▶ [Work instructions]
Copy out every line of text in the material below word for word, leaving the pictures out of your answer.

(Dataset entries)
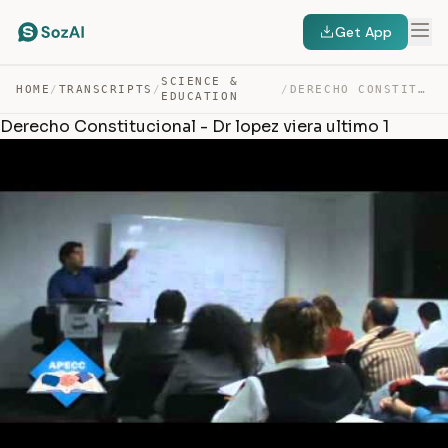
Get App
SCIENCE &
HOME
/
TRANSCRIPTS
/
/
DERECHO CONSTITUCIONAL – DR LOPEZ VIERA ULTIMO 1 — TRANSCRIPT
EDUCATION
Derecho Constitucional - Dr lopez viera ultimo 1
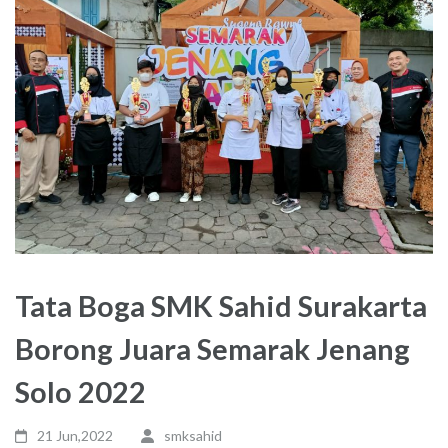
Tata Boga SMK Sahid Surakarta
Borong Juara Semarak Jenang
Solo 2022
21 Jun,2022
smksahid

▶ [Final answer]
Get App
SCIENCE &
HOME
/
TRANSCRIPTS
/
/
DERECHO CONSTITUCIONAL – DR LOPEZ VIERA ULTIMO 1 — TRANSCRIPT
EDUCATION
Derecho Constitucional - Dr lopez viera ultimo 1
Tata Boga SMK Sahid Surakarta
Borong Juara Semarak Jenang
Solo 2022
21 Jun,2022
smksahid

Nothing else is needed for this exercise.